*REQUIRED TASK:* Convert the entries from the line with "collection date: 1903-06-14" up to and including the line with "collectors: O. Knight" into a two-column CSV with the headers field and value. Use one row per entry, put each value in its own quoted field, and replace any line breaks with spaces.

>> begin GIVEN ENTRIES

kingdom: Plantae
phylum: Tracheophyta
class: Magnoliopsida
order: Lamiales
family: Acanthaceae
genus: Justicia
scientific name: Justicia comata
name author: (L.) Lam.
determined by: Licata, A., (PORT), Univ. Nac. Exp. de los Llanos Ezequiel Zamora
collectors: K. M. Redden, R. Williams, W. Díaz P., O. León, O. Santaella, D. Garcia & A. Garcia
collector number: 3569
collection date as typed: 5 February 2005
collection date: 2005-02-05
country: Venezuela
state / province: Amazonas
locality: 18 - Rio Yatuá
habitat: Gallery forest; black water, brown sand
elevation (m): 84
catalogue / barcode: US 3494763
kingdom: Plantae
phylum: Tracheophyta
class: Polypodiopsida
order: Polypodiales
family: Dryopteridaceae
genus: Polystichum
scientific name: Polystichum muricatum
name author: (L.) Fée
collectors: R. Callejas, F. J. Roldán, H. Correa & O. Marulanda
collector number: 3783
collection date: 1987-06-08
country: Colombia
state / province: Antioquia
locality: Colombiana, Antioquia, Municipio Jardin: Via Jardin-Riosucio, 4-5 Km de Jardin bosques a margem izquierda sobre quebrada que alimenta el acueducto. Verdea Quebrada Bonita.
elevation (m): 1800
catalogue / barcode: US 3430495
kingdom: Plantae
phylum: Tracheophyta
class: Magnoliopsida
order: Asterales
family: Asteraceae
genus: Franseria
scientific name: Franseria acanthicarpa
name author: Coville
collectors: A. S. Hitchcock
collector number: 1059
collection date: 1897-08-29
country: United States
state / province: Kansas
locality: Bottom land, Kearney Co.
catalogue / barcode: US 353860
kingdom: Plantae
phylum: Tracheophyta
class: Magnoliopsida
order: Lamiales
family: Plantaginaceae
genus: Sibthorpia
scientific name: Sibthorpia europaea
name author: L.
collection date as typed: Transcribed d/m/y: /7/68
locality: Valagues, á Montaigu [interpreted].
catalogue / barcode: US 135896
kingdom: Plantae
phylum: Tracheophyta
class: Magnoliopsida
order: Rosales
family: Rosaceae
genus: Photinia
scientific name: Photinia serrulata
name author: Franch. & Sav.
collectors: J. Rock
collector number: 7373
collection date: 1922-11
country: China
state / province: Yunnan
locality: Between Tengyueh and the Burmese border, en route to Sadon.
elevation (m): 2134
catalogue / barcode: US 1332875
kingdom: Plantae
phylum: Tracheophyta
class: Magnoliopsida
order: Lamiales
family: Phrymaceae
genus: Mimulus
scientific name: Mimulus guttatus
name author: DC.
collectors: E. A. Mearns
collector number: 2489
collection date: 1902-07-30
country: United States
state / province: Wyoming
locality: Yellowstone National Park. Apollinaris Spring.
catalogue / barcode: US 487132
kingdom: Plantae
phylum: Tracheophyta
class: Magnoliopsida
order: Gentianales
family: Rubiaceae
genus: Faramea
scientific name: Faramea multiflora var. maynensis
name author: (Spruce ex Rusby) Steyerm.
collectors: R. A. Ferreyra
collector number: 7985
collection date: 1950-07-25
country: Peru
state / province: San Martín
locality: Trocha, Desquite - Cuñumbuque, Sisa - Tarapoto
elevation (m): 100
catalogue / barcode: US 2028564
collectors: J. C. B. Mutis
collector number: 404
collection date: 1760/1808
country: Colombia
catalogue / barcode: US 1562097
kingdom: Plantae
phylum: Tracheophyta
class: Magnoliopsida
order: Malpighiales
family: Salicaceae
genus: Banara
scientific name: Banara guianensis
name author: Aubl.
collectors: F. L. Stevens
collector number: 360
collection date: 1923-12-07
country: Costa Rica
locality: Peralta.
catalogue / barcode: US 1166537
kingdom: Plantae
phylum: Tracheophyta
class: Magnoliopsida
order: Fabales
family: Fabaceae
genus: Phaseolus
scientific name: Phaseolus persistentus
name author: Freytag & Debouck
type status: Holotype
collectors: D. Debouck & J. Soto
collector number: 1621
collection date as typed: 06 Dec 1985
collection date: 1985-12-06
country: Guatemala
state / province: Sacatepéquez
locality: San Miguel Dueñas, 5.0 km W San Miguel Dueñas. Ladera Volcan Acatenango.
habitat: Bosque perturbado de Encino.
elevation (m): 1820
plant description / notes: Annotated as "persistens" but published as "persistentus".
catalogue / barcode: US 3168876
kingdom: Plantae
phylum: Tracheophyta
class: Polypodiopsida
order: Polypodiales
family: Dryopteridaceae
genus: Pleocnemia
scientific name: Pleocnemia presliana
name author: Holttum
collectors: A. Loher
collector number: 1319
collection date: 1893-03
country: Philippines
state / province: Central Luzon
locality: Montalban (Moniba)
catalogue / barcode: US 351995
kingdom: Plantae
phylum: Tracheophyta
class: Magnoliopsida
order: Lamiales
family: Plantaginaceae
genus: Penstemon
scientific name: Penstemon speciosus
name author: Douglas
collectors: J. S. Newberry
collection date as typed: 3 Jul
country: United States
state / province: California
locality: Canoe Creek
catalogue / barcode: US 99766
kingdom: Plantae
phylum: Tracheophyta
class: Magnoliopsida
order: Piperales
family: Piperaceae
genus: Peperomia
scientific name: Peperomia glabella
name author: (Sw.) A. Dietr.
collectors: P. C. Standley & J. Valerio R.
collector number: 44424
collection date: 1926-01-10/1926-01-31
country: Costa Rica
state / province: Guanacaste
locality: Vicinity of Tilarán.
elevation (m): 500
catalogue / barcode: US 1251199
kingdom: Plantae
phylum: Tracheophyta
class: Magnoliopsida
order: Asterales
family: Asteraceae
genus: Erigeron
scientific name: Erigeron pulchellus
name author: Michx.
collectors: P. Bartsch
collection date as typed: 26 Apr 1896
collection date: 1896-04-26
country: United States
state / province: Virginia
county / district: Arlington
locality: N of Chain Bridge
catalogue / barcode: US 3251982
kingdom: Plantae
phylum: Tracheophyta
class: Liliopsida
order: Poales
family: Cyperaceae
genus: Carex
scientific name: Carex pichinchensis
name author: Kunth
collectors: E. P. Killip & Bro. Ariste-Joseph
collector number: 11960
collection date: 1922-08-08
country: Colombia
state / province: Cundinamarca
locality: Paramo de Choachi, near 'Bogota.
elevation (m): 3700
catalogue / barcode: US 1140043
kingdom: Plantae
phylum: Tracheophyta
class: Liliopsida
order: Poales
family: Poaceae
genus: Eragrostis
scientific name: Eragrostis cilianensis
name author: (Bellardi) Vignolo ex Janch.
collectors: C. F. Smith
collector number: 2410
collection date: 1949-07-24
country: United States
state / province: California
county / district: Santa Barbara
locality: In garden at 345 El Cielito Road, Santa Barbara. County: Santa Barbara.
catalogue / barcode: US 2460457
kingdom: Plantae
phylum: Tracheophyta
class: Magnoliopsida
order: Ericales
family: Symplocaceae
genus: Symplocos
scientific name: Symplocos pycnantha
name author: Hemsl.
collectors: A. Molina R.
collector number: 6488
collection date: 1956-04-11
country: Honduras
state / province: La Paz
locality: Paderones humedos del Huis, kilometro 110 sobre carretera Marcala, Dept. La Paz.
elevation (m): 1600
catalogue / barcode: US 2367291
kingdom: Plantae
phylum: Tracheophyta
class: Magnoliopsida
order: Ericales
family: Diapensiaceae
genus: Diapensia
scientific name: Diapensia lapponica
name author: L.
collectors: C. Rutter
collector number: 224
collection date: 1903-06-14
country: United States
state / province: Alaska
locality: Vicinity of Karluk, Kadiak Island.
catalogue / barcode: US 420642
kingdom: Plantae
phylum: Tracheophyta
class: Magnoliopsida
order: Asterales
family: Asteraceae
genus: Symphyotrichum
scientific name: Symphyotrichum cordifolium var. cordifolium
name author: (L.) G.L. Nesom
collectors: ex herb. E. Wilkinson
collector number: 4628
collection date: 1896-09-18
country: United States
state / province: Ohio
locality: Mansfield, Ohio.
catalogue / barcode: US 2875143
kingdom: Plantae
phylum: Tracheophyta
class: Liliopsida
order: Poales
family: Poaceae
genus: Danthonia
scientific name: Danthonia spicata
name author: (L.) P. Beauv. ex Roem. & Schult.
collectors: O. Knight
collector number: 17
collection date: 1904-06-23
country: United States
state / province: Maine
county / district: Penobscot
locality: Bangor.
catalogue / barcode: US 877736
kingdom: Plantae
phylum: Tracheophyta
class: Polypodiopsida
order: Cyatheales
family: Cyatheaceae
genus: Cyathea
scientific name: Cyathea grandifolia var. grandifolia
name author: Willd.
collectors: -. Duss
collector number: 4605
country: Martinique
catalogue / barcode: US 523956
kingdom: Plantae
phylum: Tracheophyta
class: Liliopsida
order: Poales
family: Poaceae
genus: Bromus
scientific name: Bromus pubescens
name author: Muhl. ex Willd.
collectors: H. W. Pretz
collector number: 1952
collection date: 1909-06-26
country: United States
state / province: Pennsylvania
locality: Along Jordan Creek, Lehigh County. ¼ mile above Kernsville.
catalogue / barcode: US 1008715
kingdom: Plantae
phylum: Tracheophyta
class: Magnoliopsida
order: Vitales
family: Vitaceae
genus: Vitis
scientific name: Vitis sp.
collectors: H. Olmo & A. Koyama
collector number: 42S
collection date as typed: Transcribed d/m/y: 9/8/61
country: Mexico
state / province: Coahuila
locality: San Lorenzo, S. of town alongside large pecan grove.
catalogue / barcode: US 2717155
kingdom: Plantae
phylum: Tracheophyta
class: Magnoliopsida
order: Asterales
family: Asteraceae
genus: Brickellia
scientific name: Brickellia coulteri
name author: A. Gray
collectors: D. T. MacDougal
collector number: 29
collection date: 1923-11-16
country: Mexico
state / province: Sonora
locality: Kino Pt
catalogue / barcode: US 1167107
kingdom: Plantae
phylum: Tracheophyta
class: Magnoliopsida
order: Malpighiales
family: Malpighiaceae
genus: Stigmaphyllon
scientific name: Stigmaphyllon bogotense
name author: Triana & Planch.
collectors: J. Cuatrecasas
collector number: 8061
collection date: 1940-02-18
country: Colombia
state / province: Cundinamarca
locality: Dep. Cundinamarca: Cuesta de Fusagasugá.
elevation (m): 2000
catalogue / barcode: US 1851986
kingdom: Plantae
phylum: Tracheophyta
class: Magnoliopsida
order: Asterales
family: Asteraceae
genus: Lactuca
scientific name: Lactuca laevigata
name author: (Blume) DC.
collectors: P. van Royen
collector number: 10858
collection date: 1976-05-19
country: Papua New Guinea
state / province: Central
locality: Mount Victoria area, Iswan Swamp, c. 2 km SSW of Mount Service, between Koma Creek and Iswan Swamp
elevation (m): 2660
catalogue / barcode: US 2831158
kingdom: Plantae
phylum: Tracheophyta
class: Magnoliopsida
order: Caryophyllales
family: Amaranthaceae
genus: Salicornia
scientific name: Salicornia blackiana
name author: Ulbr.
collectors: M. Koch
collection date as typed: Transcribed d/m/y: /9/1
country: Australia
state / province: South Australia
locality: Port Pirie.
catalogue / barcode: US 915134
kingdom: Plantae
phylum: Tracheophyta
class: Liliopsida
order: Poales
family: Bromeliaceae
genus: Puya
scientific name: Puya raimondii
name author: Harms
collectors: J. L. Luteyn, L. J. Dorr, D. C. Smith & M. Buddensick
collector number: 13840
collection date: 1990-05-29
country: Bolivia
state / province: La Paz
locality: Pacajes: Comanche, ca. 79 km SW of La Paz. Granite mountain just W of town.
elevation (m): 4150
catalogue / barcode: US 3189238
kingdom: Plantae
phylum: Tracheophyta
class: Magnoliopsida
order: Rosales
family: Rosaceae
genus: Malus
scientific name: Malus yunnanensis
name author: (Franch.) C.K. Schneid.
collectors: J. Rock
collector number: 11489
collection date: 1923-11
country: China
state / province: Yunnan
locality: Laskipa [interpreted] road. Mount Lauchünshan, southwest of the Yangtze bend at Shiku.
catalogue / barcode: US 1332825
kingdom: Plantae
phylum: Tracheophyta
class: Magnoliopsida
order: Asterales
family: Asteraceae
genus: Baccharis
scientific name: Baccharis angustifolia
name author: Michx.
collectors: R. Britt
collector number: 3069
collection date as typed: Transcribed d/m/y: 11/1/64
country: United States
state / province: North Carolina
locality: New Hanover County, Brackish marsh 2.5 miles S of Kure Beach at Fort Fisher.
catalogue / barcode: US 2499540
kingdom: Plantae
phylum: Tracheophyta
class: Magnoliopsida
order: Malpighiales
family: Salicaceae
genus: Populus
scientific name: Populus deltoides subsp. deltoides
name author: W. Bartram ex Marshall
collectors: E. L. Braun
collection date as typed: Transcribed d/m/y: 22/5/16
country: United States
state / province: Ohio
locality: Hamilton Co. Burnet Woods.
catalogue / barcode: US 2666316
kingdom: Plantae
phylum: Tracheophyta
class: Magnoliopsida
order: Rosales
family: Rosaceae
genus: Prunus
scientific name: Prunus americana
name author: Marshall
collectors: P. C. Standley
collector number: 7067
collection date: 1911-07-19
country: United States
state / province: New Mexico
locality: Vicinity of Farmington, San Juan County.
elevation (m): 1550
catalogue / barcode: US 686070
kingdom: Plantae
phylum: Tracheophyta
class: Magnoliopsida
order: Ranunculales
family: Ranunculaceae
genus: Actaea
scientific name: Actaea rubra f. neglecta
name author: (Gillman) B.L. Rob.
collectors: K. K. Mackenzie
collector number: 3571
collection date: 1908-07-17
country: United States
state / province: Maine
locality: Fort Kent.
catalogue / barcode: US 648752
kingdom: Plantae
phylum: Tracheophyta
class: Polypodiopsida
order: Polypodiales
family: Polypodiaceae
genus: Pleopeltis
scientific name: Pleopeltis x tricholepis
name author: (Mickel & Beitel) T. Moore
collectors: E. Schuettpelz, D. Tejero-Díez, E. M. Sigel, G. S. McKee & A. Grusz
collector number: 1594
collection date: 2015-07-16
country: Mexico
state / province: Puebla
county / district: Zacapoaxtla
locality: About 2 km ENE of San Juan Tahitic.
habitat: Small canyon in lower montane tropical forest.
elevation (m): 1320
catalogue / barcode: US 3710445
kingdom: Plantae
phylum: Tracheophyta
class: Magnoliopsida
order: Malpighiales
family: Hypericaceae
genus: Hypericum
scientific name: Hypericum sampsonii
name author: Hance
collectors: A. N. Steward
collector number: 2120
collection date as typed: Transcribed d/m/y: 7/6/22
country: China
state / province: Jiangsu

>> end GIVEN ENTRIES

*SOLUTION TO THE PROBLEM:*
field,value
"collection date:","1903-06-14"
"country:","United States"
"state / province:","Alaska"
"locality:","Vicinity of Karluk, Kadiak Island."
"catalogue / barcode:","US 420642"
"kingdom:","Plantae"
"phylum:","Tracheophyta"
"class:","Magnoliopsida"
"order:","Asterales"
"family:","Asteraceae"
"genus:","Symphyotrichum"
"scientific name:","Symphyotrichum cordifolium var. cordifolium"
"name author:","(L.) G.L. Nesom"
"collectors:","ex herb. E. Wilkinson"
"collector number:","4628"
"collection date:","1896-09-18"
"country:","United States"
"state / province:","Ohio"
"locality:","Mansfield, Ohio."
"catalogue / barcode:","US 2875143"
"kingdom:","Plantae"
"phylum:","Tracheophyta"
"class:","Liliopsida"
"order:","Poales"
"family:","Poaceae"
"genus:","Danthonia"
"scientific name:","Danthonia spicata"
"name author:","(L.) P. Beauv. ex Roem. & Schult."
"collectors:","O. Knight"